▸ **WORK INSTRUCTIONS**:
The required output is the lines below from the line containing "20: (171, 248, 5.57)" to the line containing "39: (559, 320, 4.68)", inclusive, retyped exactly. No other lines belong in it.

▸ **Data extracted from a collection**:
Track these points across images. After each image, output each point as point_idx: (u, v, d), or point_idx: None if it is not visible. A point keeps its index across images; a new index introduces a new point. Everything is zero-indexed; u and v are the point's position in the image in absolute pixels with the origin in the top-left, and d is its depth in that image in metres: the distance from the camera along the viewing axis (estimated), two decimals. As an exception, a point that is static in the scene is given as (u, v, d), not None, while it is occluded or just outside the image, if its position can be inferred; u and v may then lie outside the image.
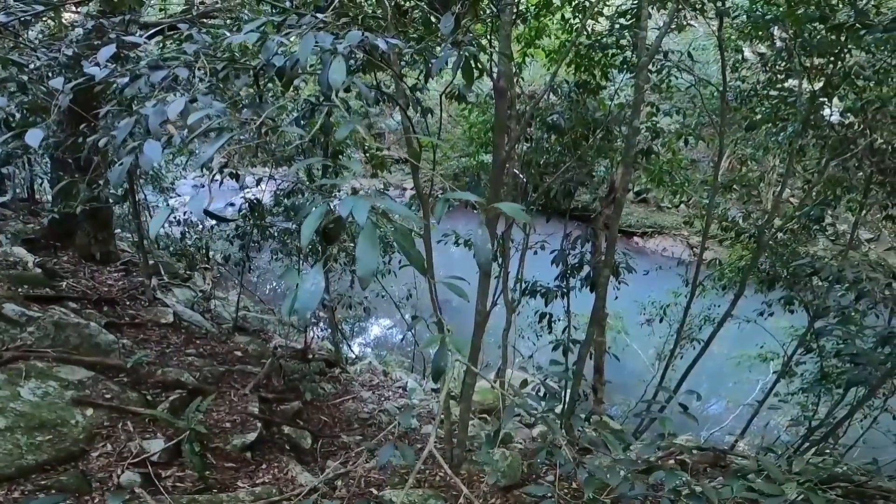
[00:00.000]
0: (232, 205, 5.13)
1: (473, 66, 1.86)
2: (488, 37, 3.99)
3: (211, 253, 6.47)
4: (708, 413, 7.78)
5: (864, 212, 4.79)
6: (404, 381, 6.18)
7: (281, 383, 4.58)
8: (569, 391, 4.75)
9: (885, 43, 4.01)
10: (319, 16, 1.62)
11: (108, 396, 3.02)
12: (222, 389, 3.89)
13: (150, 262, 5.48)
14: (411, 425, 4.90)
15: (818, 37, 4.20)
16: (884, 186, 4.62)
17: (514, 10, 4.59)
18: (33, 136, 1.47)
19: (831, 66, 4.39)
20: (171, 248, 5.57)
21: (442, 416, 4.32)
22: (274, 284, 10.52)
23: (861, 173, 4.78)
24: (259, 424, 3.50)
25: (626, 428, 5.29)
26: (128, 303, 4.72)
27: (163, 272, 5.97)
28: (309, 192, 4.90)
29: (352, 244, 4.95)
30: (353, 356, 7.07)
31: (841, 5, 4.07)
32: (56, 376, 2.94)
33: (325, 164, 4.61)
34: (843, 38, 3.99)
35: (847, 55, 4.30)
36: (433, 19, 2.92)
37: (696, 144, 5.32)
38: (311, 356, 5.42)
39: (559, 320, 4.68)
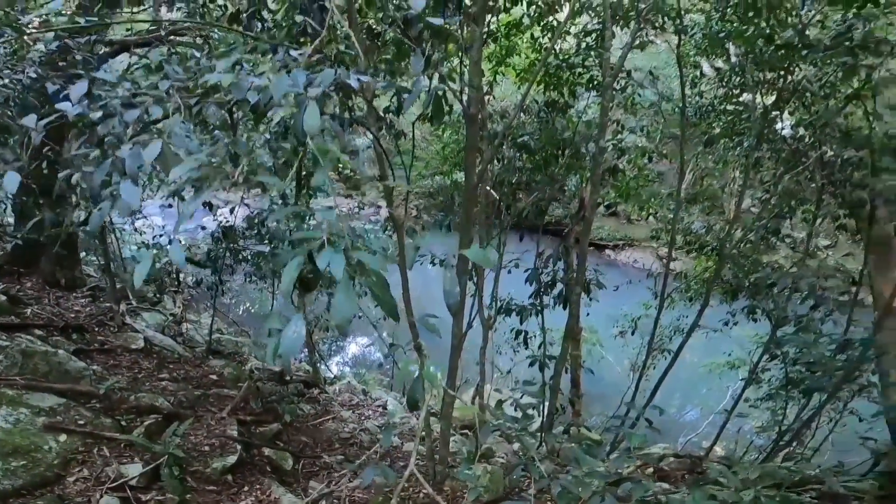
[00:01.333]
0: (203, 228, 5.10)
1: (444, 103, 1.95)
2: (460, 56, 4.14)
3: (182, 276, 6.39)
4: (684, 420, 7.94)
5: (818, 222, 5.04)
6: (384, 399, 6.16)
7: (259, 406, 4.54)
8: (546, 405, 4.82)
9: (827, 59, 4.27)
10: (294, 52, 1.69)
11: (81, 422, 2.97)
12: (199, 413, 3.84)
13: (118, 286, 5.38)
14: (392, 443, 4.91)
15: (767, 53, 4.46)
16: (835, 197, 4.88)
17: (485, 31, 4.76)
18: (11, 181, 1.49)
19: (781, 80, 4.66)
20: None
21: (423, 434, 4.36)
22: (247, 305, 10.39)
23: (813, 185, 5.05)
24: (239, 447, 3.47)
25: (605, 437, 5.39)
26: (96, 329, 4.63)
27: (131, 296, 5.86)
28: (280, 215, 4.91)
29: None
30: (332, 376, 7.02)
31: (788, 21, 4.35)
32: (27, 403, 2.89)
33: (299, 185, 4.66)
34: (790, 54, 4.26)
35: (796, 69, 4.57)
36: (406, 42, 3.03)
37: (661, 159, 5.55)
38: (288, 378, 5.38)
39: (535, 336, 4.77)
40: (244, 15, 2.99)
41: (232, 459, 3.33)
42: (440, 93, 1.87)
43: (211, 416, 3.85)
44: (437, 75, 2.20)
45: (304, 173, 4.73)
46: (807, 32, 4.68)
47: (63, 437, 2.80)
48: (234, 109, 1.88)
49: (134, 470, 2.83)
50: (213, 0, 4.35)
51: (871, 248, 4.49)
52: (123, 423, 3.22)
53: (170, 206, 4.98)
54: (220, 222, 5.05)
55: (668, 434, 7.19)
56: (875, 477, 4.16)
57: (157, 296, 6.40)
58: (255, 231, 5.06)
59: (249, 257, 4.97)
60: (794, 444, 5.01)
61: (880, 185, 4.27)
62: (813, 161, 4.79)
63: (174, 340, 5.30)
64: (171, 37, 4.58)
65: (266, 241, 5.00)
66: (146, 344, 4.66)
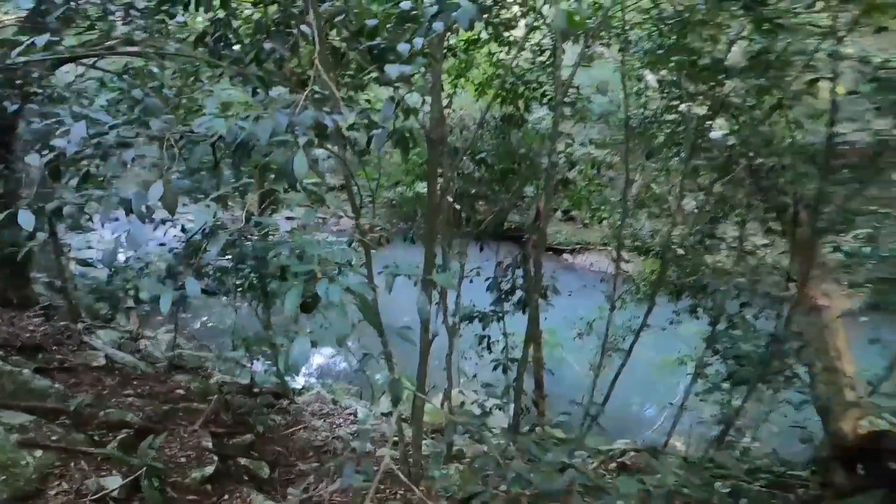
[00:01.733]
0: (162, 244, 5.11)
1: (409, 140, 2.15)
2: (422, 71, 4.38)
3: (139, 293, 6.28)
4: (645, 416, 8.36)
5: (746, 225, 5.49)
6: (354, 408, 6.26)
7: (230, 418, 4.58)
8: (512, 406, 5.07)
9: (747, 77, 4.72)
10: (274, 93, 1.86)
11: (54, 438, 2.99)
12: (170, 427, 3.86)
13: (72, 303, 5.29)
14: (366, 449, 5.04)
15: (695, 71, 4.89)
16: (763, 202, 5.35)
17: (445, 47, 4.99)
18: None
19: (711, 93, 5.09)
20: (93, 289, 5.43)
21: (395, 438, 4.52)
22: (205, 319, 10.25)
23: (743, 190, 5.51)
24: (215, 457, 3.53)
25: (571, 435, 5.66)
26: (55, 347, 4.57)
27: (83, 314, 5.75)
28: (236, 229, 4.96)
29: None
30: (299, 387, 7.05)
31: (719, 37, 4.79)
32: (-2, 422, 2.89)
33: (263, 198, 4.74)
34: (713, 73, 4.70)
35: (725, 81, 5.00)
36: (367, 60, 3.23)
37: (611, 167, 5.92)
38: (257, 390, 5.42)
39: (497, 342, 5.01)
40: (210, 38, 3.11)
41: (210, 469, 3.40)
42: (406, 133, 2.07)
43: (183, 430, 3.88)
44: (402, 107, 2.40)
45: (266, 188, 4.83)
46: (734, 48, 5.16)
47: (39, 453, 2.83)
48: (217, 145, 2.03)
49: (113, 482, 2.88)
50: (171, 16, 4.41)
51: (796, 250, 4.96)
52: (96, 437, 3.25)
53: (116, 219, 4.95)
54: (182, 237, 5.06)
55: (631, 429, 7.57)
56: (812, 464, 4.57)
57: (110, 313, 6.31)
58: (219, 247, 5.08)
59: (211, 272, 4.98)
60: (735, 434, 5.41)
61: (801, 190, 4.74)
62: (742, 168, 5.24)
63: (133, 357, 5.26)
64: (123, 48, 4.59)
65: (229, 257, 5.05)
66: (107, 361, 4.63)
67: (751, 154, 5.18)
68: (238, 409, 4.83)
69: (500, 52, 5.38)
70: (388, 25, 3.28)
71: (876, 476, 3.73)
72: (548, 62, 5.19)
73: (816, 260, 4.71)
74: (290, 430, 5.15)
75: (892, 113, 4.27)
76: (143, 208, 1.54)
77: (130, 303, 7.22)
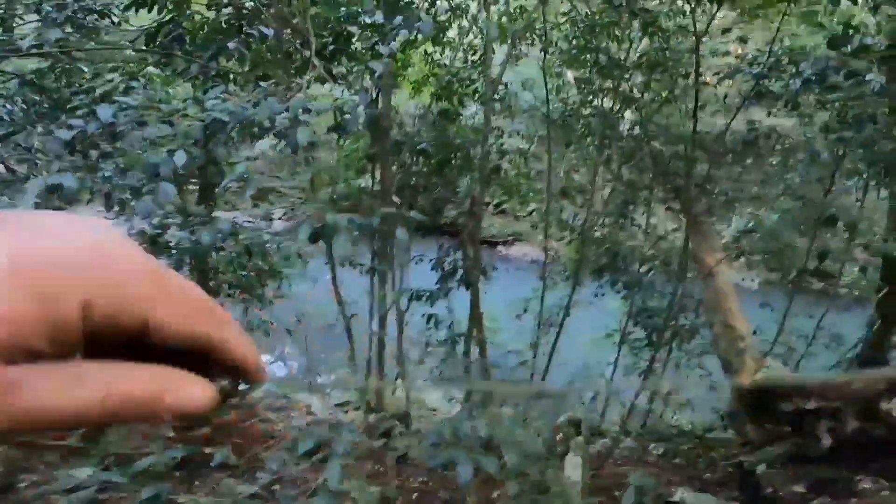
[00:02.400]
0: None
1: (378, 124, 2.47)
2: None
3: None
4: (582, 391, 9.01)
5: (651, 207, 6.23)
6: (306, 402, 6.43)
7: (185, 413, 4.63)
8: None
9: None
10: (264, 83, 2.12)
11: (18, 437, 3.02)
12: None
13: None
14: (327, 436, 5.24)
15: (601, 69, 5.52)
16: (663, 185, 6.11)
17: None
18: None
19: (617, 88, 5.77)
20: None
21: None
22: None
23: (647, 175, 6.26)
24: (179, 446, 3.65)
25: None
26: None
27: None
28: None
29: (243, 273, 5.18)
30: (246, 386, 7.08)
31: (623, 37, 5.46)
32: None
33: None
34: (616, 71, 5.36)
35: (627, 78, 5.67)
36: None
37: (539, 159, 6.49)
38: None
39: (444, 320, 5.40)
40: (165, 38, 3.25)
41: (177, 454, 3.52)
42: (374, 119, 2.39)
43: (140, 423, 3.94)
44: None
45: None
46: (634, 48, 5.85)
47: (1, 448, 2.86)
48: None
49: (83, 473, 2.96)
50: (102, 16, 4.40)
51: (690, 225, 5.72)
52: (54, 432, 3.28)
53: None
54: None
55: (572, 405, 8.16)
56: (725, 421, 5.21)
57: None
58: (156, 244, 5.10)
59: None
60: (661, 402, 6.11)
61: (693, 171, 5.49)
62: (643, 155, 5.96)
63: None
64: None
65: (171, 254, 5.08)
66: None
67: (652, 143, 5.93)
68: (191, 406, 4.87)
69: (435, 52, 5.77)
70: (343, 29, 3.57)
71: (779, 422, 3.98)
72: (478, 61, 5.65)
73: (708, 233, 5.47)
74: (246, 423, 5.26)
75: (764, 105, 5.10)
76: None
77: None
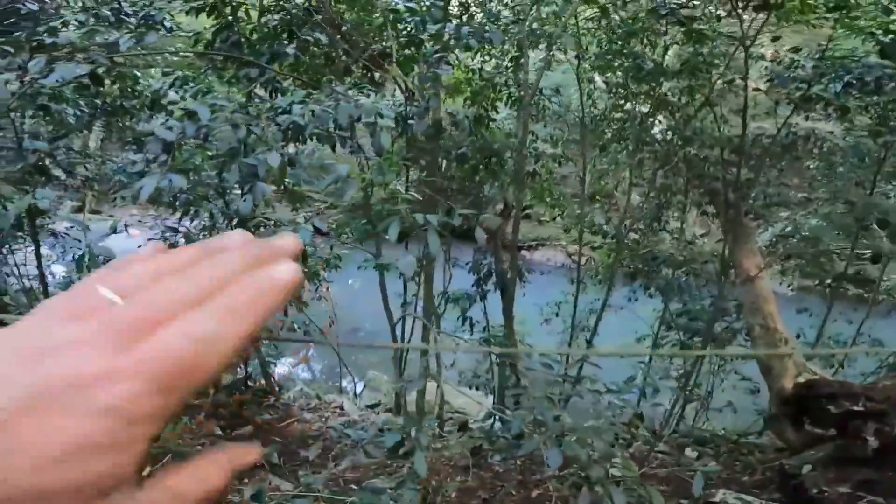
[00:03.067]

▸ **RESULT OF THE EXERCISE**:
20: (171, 248, 5.57)
21: (442, 416, 4.32)
22: (274, 284, 10.52)
23: (861, 173, 4.78)
24: (259, 424, 3.50)
25: (626, 428, 5.29)
26: (128, 303, 4.72)
27: (163, 272, 5.97)
28: (309, 192, 4.90)
29: (352, 244, 4.95)
30: (353, 356, 7.07)
31: (841, 5, 4.07)
32: (56, 376, 2.94)
33: (325, 164, 4.61)
34: (843, 38, 3.99)
35: (847, 55, 4.30)
36: (433, 19, 2.92)
37: (696, 144, 5.32)
38: (311, 356, 5.42)
39: (559, 320, 4.68)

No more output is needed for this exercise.